§ **Collected data entries**:

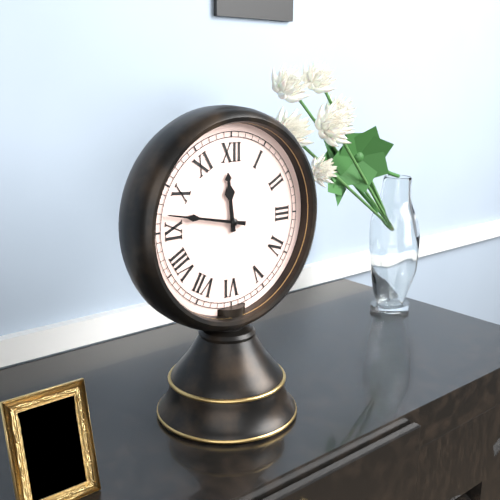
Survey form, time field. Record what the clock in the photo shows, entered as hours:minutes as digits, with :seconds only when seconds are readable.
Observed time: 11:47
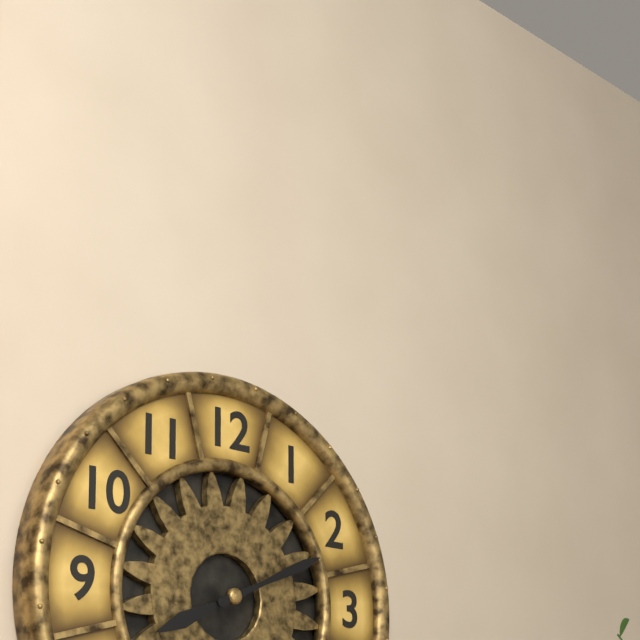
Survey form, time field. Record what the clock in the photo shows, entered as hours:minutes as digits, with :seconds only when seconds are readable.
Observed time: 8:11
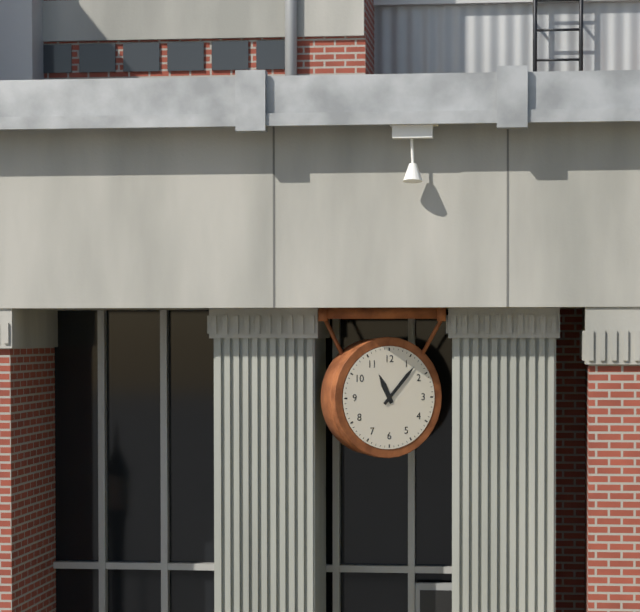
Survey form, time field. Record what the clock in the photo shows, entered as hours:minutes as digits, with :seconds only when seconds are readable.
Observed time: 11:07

§ **What to work on**:
Please retype the lines above word for word, leaving the pictures out of your answer.

§ **The output**:
Survey form, time field. Record what the clock in the photo shows, entered as hours:minutes as digits, with :seconds only when seconds are readable.
Observed time: 11:47
Survey form, time field. Record what the clock in the photo shows, entered as hours:minutes as digits, with :seconds only when seconds are readable.
Observed time: 8:11
Survey form, time field. Record what the clock in the photo shows, entered as hours:minutes as digits, with :seconds only when seconds are readable.
Observed time: 11:07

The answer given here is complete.